• _Excerpt provided_
Saturday, July 28, 2012

Full life


It’s been a while since I sat down to post here with intent. Life has been full. Two grandchildren, their parents, chaos all around, and a lovely visit with adult children. I haven’t been caught up in the Olympics…yet. But that could happen.
Big news in my part of the world has been the catfight between the Premiers of Alberta and B.C. – both females. The issue is the Northern gateway Pipeline. Most of it crosses B.C. and the Premier wants some cash to balance the huge risk they take in hosting that long pipeline through pristine wilderness. Premier Redford of Alberta is huffing about the royalties for the sludge they are transporting belonging to Alberta ALONE! Any change to that fact would require a change in our Constitution, according to Redford. The tension has become quite high, influencing even the Premiers’ conference this past week.
The Alberta paranoia regarding the possibility of even compensating B.C. is ironic. The province that boasts proudly of being ‘Christian to the core’ seems rather reluctant to consider the risk management needs of others when that threatens Alberta’s wealth. We are a manifestly self-centred and greedy province. We are rich, and we intend to stay that way, no matter whose territory is threatened!

Stored dataset items:
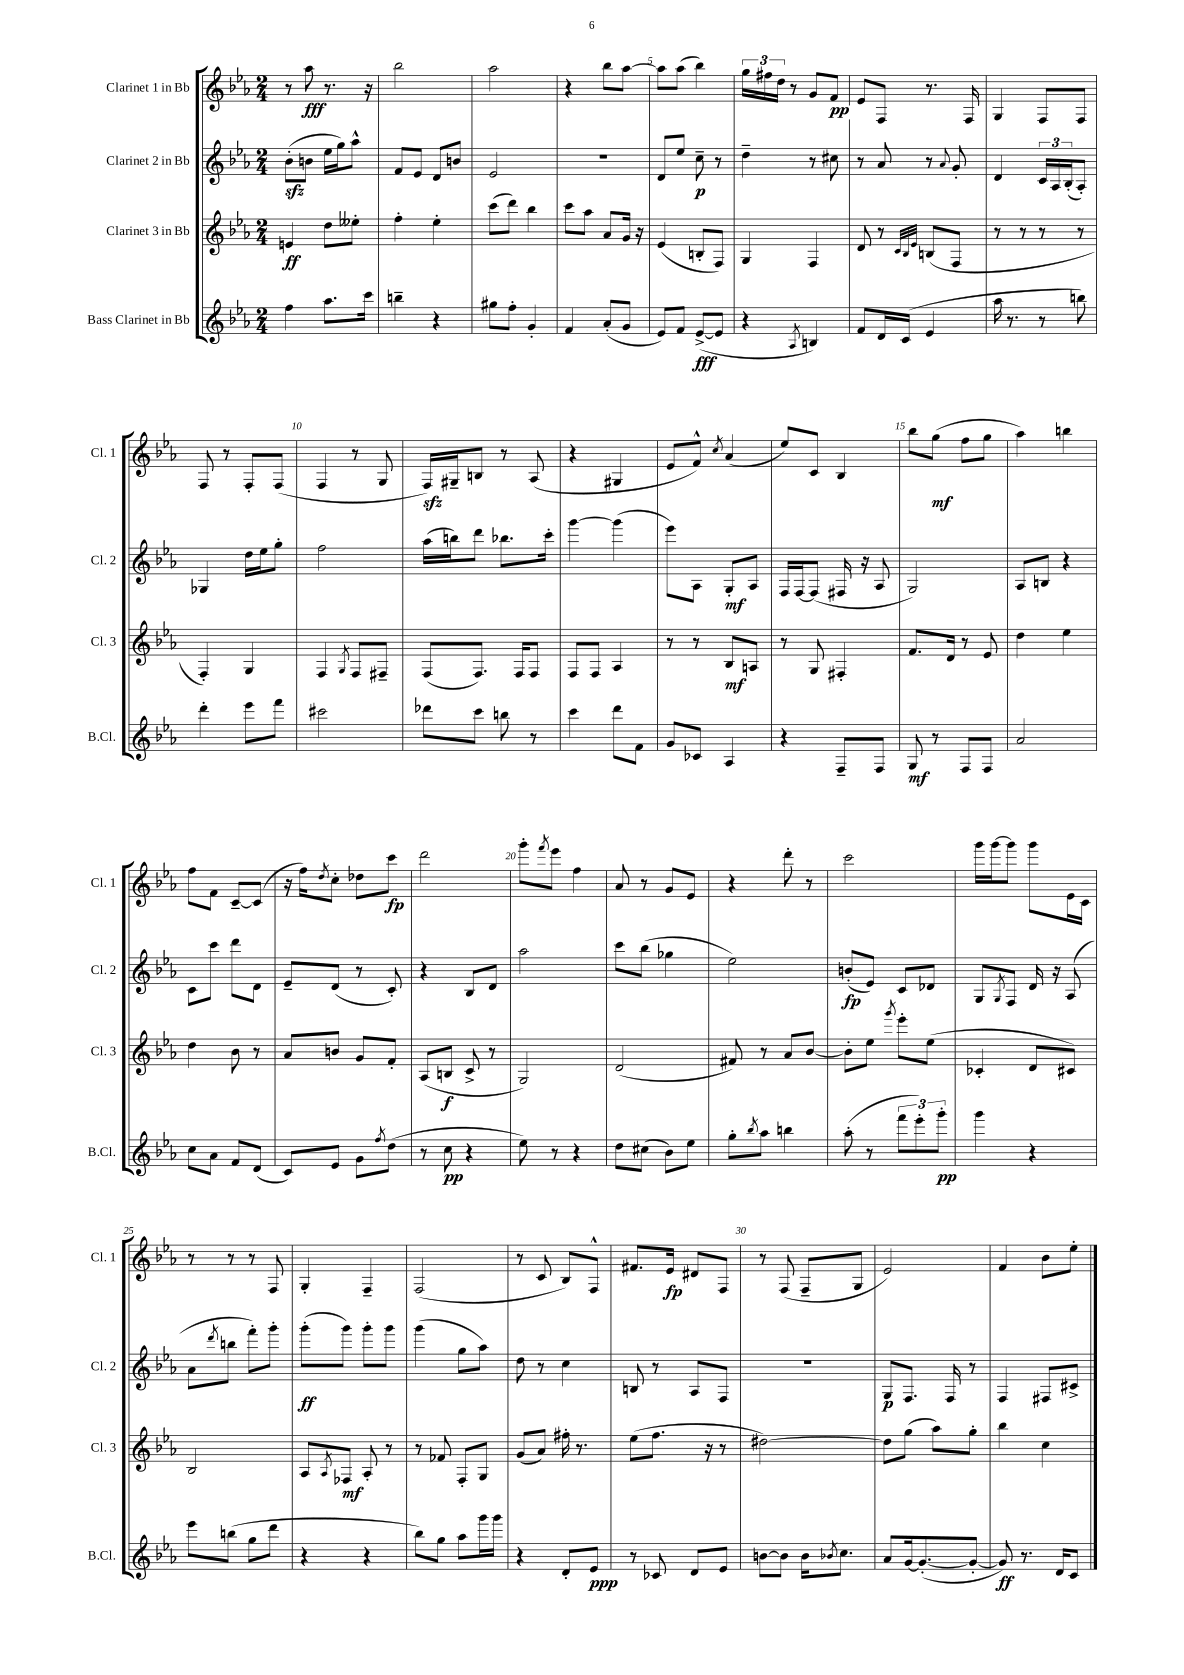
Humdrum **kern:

**kern	**dynam	**kern	**dynam	**kern	**dynam	**kern	**dynam
*part4	*part4	*part3	*part3	*part2	*part2	*part1	*part1
*staff4	*staff4	*staff3	*staff3	*staff2	*staff2	*staff1	*staff1
*I"Bass Clarinet in Bb	*	*I"Clarinet 3 in Bb	*	*I"Clarinet 2 in Bb	*	*I"Clarinet 1 in Bb	*
*I'B.Cl.	*	*I'Cl. 3	*	*I'Cl. 2	*	*I'Cl. 1	*
*clefG2	*	*clefG2	*	*clefG2	*	*clefG2	*
*k[b-e-a-]	*	*k[b-e-a-]	*	*k[b-e-a-]	*	*k[b-e-a-]	*
*M2/4	*	*M2/4	*	*M2/4	*	*M2/4	*
=1	=1	=1	=1	=1	=1	=1	=1
4ff\	.	4en/	ff	(8b-zz'\L	.	8r	.
.	.	.	.	8bn\J	.	8aa-\	fff
8.aa-\L	.	8dd\L	.	16ee-\LL	.	8.r	.
.	.	.	.	16gg\J)	.	.	.
.	.	8ee--X'\J	.	8aa-^^\J	.	.	.
16ccc\Jk	.	.	.	.	.	16r	.
=2	=2	=2	=2	=2	=2	=2	=2
4bbn~\	.	4ff'\	.	8f/L	.	2bb-\	.
.	.	.	.	8e-/J	.	.	.
4r	.	4ee-'\	.	8d/L	.	.	.
.	.	.	.	8bn/J	.	.	.
=3	=3	=3	=3	=3	=3	=3	=3
8gg#X\L	.	(8ccc\L	.	2e-/	.	2aa-\	.
8ff'\J	.	8ddd\J)	.	.	.	.	.
4g'/	.	4bb-\	.	.	.	.	.
=4	=4	=4	=4	=4	=4	=4	=4
4f/	.	8ccc\L	.	2r	.	4r	.
.	.	8aa-\J	.	.	.	.	.
(8a-'/L	.	8a-/L	.	.	.	8bb-\L	.
8g/J	.	16g/Jk	.	.	.	[8aa-\J	.
.	.	16r	.	.	.	.	.
=5	=5	=5	=5	=5	=5	=5	=5
8e-/L)	.	(4e-/	.	8d/L	.	8aa-\L]	.
8f/J	.	.	.	8ee-/J	.	(8aa-\J	.
([8e-^/L	fff	8Bn'/L	.	8cc~\	p	4bb-\)	.
8e-/J]	.	8F/J)	.	8r	.	.	.
=6	=6	=6	=6	=6	=6	=6	=6
4r	.	4G/	.	4dd~\	.	24gg\LL	.
.	.	.	.	.	.	24ff#X\	.
.	.	.	.	.	.	24dd\JJ	.
.	.	.	.	.	.	8r	.
8qA-/	.	.	.	.	.	.	.
4Bn/)	.	4F/	.	8r	.	8g/L	.
.	.	.	.	8cc#X\	.	8f/J	pp
=7	=7	=7	=7	=7	=7	=7	=7
8f/L	.	8d/	.	8r	.	8e-/L	.
16d/L	.	8r	.	8a-/	.	8F/J	.
(16c/JJ	.	.	.	.	.	.	.
.	.	32qqc/LLL	.	.	.	.	.
.	.	32qqB-/	.	.	.	.	.
.	.	32qqe-/JJJ	.	.	.	.	.
4e-/	.	(8Bn/L	.	8r	.	8.r	.
.	.	.	.	8qqa-/	.	.	.
.	.	8F/J	.	8g'/	.	.	.
.	.	.	.	.	.	16F/	.
=8	=8	=8	=8	=8	=8	=8	=8
16aa-\	.	8r	.	4d/	.	4G/	.
8.r	.	.	.	.	.	.	.
.	.	8r	.	.	.	.	.
8r	.	8r	.	24c/LL	.	8F/L	.
.	.	.	.	24A-/	.	.	.
.	.	.	.	(24B-'/J	.	.	.
8bbn\)	.	8r	.	8A-'/J)	.	8F/J	.
!!LO:LB:g=z
=9	=9	=9	=9	=9	=9	=9	=9
4ddd'\	.	4F'/)	.	4G-X/	.	8F/	.
.	.	.	.	.	.	8r	.
8eee-\L	.	4G/	.	16dd\LL	.	8F'/L	.
.	.	.	.	16ee-\J	.	.	.
8fff\J	.	.	.	8gg'\J	.	(8F/J	.
=10	=10	=10	=10	=10	=10	=10	=10
2ccc#X\	.	4F/	.	2ff\	.	4F/	.
.	.	8qG/	.	.	.	.	.
.	.	8F/L	.	.	.	8r	.
.	.	8F#X~/J	.	.	.	8G/	.
=11	=11	=11	=11	=11	=11	=11	=11
8ddd-X\L	.	(8F/L	.	(16aa-\LL	.	16Fzz/LL)	.
.	.	.	.	16bbn\J)	.	16G#X~/J	.
8ccc\J	.	8.F/J)	.	8ddd\J	.	8Bn/J	.
8bbn\	.	.	.	8.bb-X\L	.	8r	.
.	.	16F/KL	.	.	.	.	.
8r	.	8F/J	.	.	.	(8A-/	.
.	.	.	.	16ccc'\Jk	.	.	.
=12	=12	=12	=12	=12	=12	=12	=12
4ccc\	.	8F/L	.	[4ggg\	.	4r	.
.	.	8F/J	.	.	.	.	.
8ddd\L	.	4A-/	.	(4ggg\]	.	4G#X/	.
8f\J	.	.	.	.	.	.	.
=13	=13	=13	=13	=13	=13	=13	=13
8g/L	.	8r	.	8eee-\L)	.	8e-/L	.
8c-X/J	.	8r	.	8A-\J	.	8f^^/J)	.
.	.	.	.	.	.	8qcc/	.
4A-/	.	8B-/L	mf	8G'/L	mf	(4a-/	.
.	.	8An/J	.	8A-/J	.	.	.
=14	=14	=14	=14	=14	=14	=14	=14
4r	.	8r	.	16F/LL	.	8ee-/L)	.
.	.	.	.	[16F/J	.	.	.
.	.	8G/	.	(8F/J]	.	8c/J	.
8F~/L	.	4F#X'/	.	16F#X/	.	4B-/	.
.	.	.	.	16r	.	.	.
8F/J	.	.	.	8A-/	.	.	.
=15	=15	=15	=15	=15	=15	=15	=15
8G/	mf	8.f/L	.	2G/)	.	8bb-\L	.
8r	.	.	.	.	.	(8gg\J	mf
.	.	16d/Jk	.	.	.	.	.
8F/L	.	8r	.	.	.	8ff\L	.
8F/J	.	8e-/	.	.	.	8gg\J	.
=16	=16	=16	=16	=16	=16	=16	=16
2a-/	.	4dd\	.	8A-/L	.	4aa-\)	.
.	.	.	.	8Bn/J	.	.	.
.	.	4ee-\	.	4r	.	4bbn\	.
!!LO:LB:g=z
=17	=17	=17	=17	=17	=17	=17	=17
8cc\L	.	4dd\	.	8c\L	.	8ff\L	.
8a-\J	.	.	.	8ccc\J	.	8f\J	.
8f/L	.	8b-\	.	8ddd\L	.	[8c~/L	.
(8d/J	.	8r	.	8d\J	.	(8c/J]	.
=18	=18	=18	=18	=18	=18	=18	=18
8c/L)	.	8a-/L	.	8e-~/L	.	16r	.
.	.	.	.	.	.	16ff\KL)	.
.	.	.	.	.	.	8qdd/	.
8e-/J	.	8bn/J	.	(8d/J	.	8cc'\J	.
8g\L	.	8g/L	.	8r	.	8dd-X\L	.
8qff/	.	.	.	.	.	.	.
(8dd\J	.	8f'/J	.	8c'/)	.	8ccc\J	fp
=19	=19	=19	=19	=19	=19	=19	=19
8r	.	(8A-/L	.	4r	.	2ddd\	.
8cc\	pp	8Bn/J	f	.	.	.	.
4r	.	8c^/	.	8B-/L	.	.	.
.	.	8r	.	8d/J	.	.	.
=20	=20	=20	=20	=20	=20	=20	=20
8ee-\)	.	2G/)	.	2aa-\	.	8ggg'\L	.
.	.	.	.	.	.	8qfff/	.
8r	.	.	.	.	.	8eee-\J	.
4r	.	.	.	.	.	4ff\	.
=21	=21	=21	=21	=21	=21	=21	=21
8dd\L	.	(2d/	.	8ccc\L	.	8a-/	.
(8cc#X\J	.	.	.	(8bb-\J	.	8r	.
8b-\L)	.	.	.	4gg-X\	.	8g/L	.
8ee-\J	.	.	.	.	.	8e-/J	.
=22	=22	=22	=22	=22	=22	=22	=22
8gg'\L	.	8f#X/)	.	2ee-\)	.	4r	.
8qbb-/	.	.	.	.	.	.	.
8aa-\J	.	8r	.	.	.	.	.
4bbn\	.	8a-/L	.	.	.	8ddd'\	.
.	.	[8b-/J	.	.	.	8r	.
=23	=23	=23	=23	=23	=23	=23	=23
(8aa-'\	.	8b-'\L]	.	(8bn'/L	fp	2ccc\	.
8r	.	8ee-\J	.	8e-/J)	.	.	.
.	.	8qggg/	.	.	.	.	.
12fff\L	.	8eee-'\L	.	8c/L	.	.	.
12eee-'\)	.	.	.	.	.	.	.
.	.	(8ee-\J	.	8d-X/J	.	.	.
12ggg'\J	pp	.	.	.	.	.	.
=24	=24	=24	=24	=24	=24	=24	=24
4ggg\	.	4c-X'/	.	8G/L	.	16ggg\LL	.
.	.	.	.	.	.	[16ggg\J	.
.	.	.	.	8qG/	.	.	.
.	.	.	.	8F/J	.	8ggg\J]	.
4r	.	8d/L	.	16d/	.	8ggg\L	.
.	.	.	.	16r	.	.	.
.	.	8c#X/J)	.	(8A-/	.	16e-\L	.
.	.	.	.	.	.	16c\JJ	.
!!LO:LB:g=z
=25	=25	=25	=25	=25	=25	=25	=25
8eee-\L	.	2B-/	.	8a-\L	.	8r	.
.	.	.	.	8qddd/	.	.	.
(8bbn\J	.	.	.	8bbn\J	.	8r	.
8gg\L	.	.	.	8fff'\L)	.	8r	.
8ddd\J	.	.	.	8ggg'\J	.	8F/	.
=26	=26	=26	=26	=26	=26	=26	=26
4r	.	8A-/L	.	(8ggg'\L	ff	4G'/	.
.	.	8qA-/	.	.	.	.	.
.	.	8F-X/J	mf	8ggg\J)	.	.	.
4r	.	8A-'/	.	8ggg'\L	.	4F~/	.
.	.	8r	.	8ggg\J	.	.	.
=27	=27	=27	=27	=27	=27	=27	=27
8bb-\L)	.	8r	.	(4ggg\	.	(2F/	.
8gg\J	.	8f-X/	.	.	.	.	.
8aa-\L	.	8F'/L	.	8gg\L	.	.	.
16ggg\L	.	8G/J	.	8aa-\J)	.	.	.
16ggg\JJ	.	.	.	.	.	.	.
=28	=28	=28	=28	=28	=28	=28	=28
4r	.	(8g/L	.	8dd\	.	8r	.
.	.	8a-/J)	.	8r	.	8c/	.
8d'/L	.	16ff#X'\	.	4cc\	.	8B-/L)	.
.	.	8.r	.	.	.	.	.
8e-/J	ppp	.	.	.	.	8F^^/J	.
=29	=29	=29	=29	=29	=29	=29	=29
8r	.	(8ee-\L	.	8Bn/	.	8.f#X/L	.
8c-X/	.	8.ff\J	.	8r	.	.	.
.	.	.	.	.	.	16e-/Jk	fp
8d/L	.	.	.	8A-/L	.	8d#X/L	.
.	.	16r	.	.	.	.	.
8e-/J	.	8r	.	8F/J	.	8F/J	.
=30	=30	=30	=30	=30	=30	=30	=30
[8bn\L	.	[2dd#X\)	.	2r	.	8r	.
8b\J]	.	.	.	.	.	(8F/	.
16b\KL	.	.	.	.	.	8F~/L	.
8qb-X/	.	.	.	.	.	.	.
8.cc\J	.	.	.	.	.	.	.
.	.	.	.	.	.	8G/J	.
=31	=31	=31	=31	=31	=31	=31	=31
8a-/L	.	8dd#\L]	.	8G/L	p	2e-/)	.
[16g/k	.	(8gg\J	.	8.F/J	.	.	.
(8.g'/_	.	.	.	.	.	.	.
.	.	8aa-\L)	.	.	.	.	.
.	.	.	.	16F/	.	.	.
8g'/J_	.	8gg'\J	.	8r	.	.	.
=32	=32	=32	=32	=32	=32	=32	=32
8g/])	ff	4bb-\	.	4F/	.	4f/	.
8.r	.	.	.	.	.	.	.
.	.	4cc\	.	8F#X/L	.	8b-\L	.
16d/KL	.	.	.	.	.	.	.
8c/J	.	.	.	8c#X^/J	.	8ee-'\J	.
==	==	==	==	==	==	==	==
*-	*-	*-	*-	*-	*-	*-	*-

• _Stated problem 1_
Summarize the blog post in three sentences.
• _Stated problem 2_
Quote the stretch of the blog post from "It’s been a" through "this past week.", word for word.
• _Stated problem 3_
Extend the blog post about the pipeline dispute between Alberta and B.C., starting after its final sentence.
These records have no connection to the blog post.

• _Result 1_
The writer says life has been full, with two grandchildren, their parents, and a visit from adult children, and the Olympics have not drawn the writer in yet. The big local news is a dispute between the female Premiers of Alberta and B.C. over the Northern Gateway Pipeline: B.C.'s Premier wants cash to balance the risk of hosting it, while Alberta's Premier Redford insists the royalties belong to Alberta alone. The writer calls Alberta's resistance to compensating B.C. ironic for a province that boasts of being "Christian to the core" and describes Alberta as self-centered and greedy.

• _Result 2_
It’s been a while since I sat down to post here with intent. Life has been full. Two grandchildren, their parents, chaos all around, and a lovely visit with adult children. I haven’t been caught up in the Olympics…yet. But that could happen.
Big news in my part of the world has been the catfight between the Premiers of Alberta and B.C. – both females. The issue is the Northern gateway Pipeline. Most of it crosses B.C. and the Premier wants some cash to balance the huge risk they take in hosting that long pipeline through pristine wilderness. Premier Redford of Alberta is huffing about the royalties for the sludge they are transporting belonging to Alberta ALONE! Any change to that fact would require a change in our Constitution, according to Redford. The tension has become quite high, influencing even the Premiers’ conference this past week.

• _Result 3_
Actually, I think B.C.’s concern is well founded. The pipeline is in the hands of Enbridge, which seems to be dealing with a new leak every week in some part of the world where they have pipelines. They have stopped talking about “no leaks will happen,” and now say, “When there is a leak, we will respond instantly!” I don’t think I would trust them to transport anything myself. But that’s just me.
Apart from the depressing tone of the news this week, we watched a powerful film last evening. It is Detachment, the story of a brilliant, but damaged teacher, who goes through his career avoiding strong attachment to any student, while being a good strong teacher, whom the students respect and admire. Barthes (his role name) becomes attached to a young street hooker and a bullied student, and slowly loses his detachment as the movie progresses. The death of his beloved grandfather is a major crisis for him, and the young people help him through it with their care and admiration.
The perspective on the school system and its effect on the teaching staff is dramatic and demoralizing, and provides a dark backdrop for the personal tale of the movie. The two crucial young people in the film are played by virtually unknown actors, Sami Gayle and Betty Kaye, about who there is nary a word in IMDb! Great movie, though not a happy one. See it if you can.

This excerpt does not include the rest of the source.